Nie piłka nożna ani skoki narciarskie. Ulubionymi konkurencjami górali są skiring, ski-skiring i wyścigi kumoterek, czyli ściganie się po zaśnieżonym torze końskich zaprzęgów z narciarzami i niewielkimi sankami.

Kolejną edycję "Kumoterskiej Gońby" rozegrano w Zakopanem. Dla górali to prawie jak puchar świata. Posłuchaj:

Głównymi konkurencjami były: parada gazdowska, parada kumoterek, wyścigi kumoterek oraz skiring i ski-skiring.

Kumoterki to małe dwuosobowe sanie góralskie używane od święta przez kumotra i kumoszkę. W wyścigach kumoter zwykle powozi, a kumoszka balastuje na wirażach. Skiring to jazda na nartach za koniem, a ski-skiring to jazda na nartach za koniem z jeźdźcem.

W trakcie parady kumoterek oceniano m.in. regionalne stroje kumotra i kumoszki, wygląd sań, koni i uprzęży. Parada gazdowska była okazją do przeglądu i prezentacji dużych rodzinnych sań góralskich, używanych na co dzień. W konkurencjach startowały załogi z całego Podhala.

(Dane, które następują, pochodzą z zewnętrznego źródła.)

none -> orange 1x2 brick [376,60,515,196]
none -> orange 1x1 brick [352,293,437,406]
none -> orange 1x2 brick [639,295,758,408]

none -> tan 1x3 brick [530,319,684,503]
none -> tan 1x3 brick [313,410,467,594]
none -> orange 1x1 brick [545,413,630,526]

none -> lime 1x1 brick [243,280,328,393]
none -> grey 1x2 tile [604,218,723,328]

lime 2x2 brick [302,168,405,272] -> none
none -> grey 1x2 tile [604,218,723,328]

Kumoterskie Gońby odbywają się na Podhalu każdej zimy. Od początku stycznia do końca lutego gonitwy urządzane są w innej gminie regionu. Następne zaplanowano m.in. w Ludźmierzu, Kościelisku. Być może uda się przeprowadzić gońby w Białym Dunajcu i Szaflarach, gdzie nie odbyły się z powodu braku śniegu.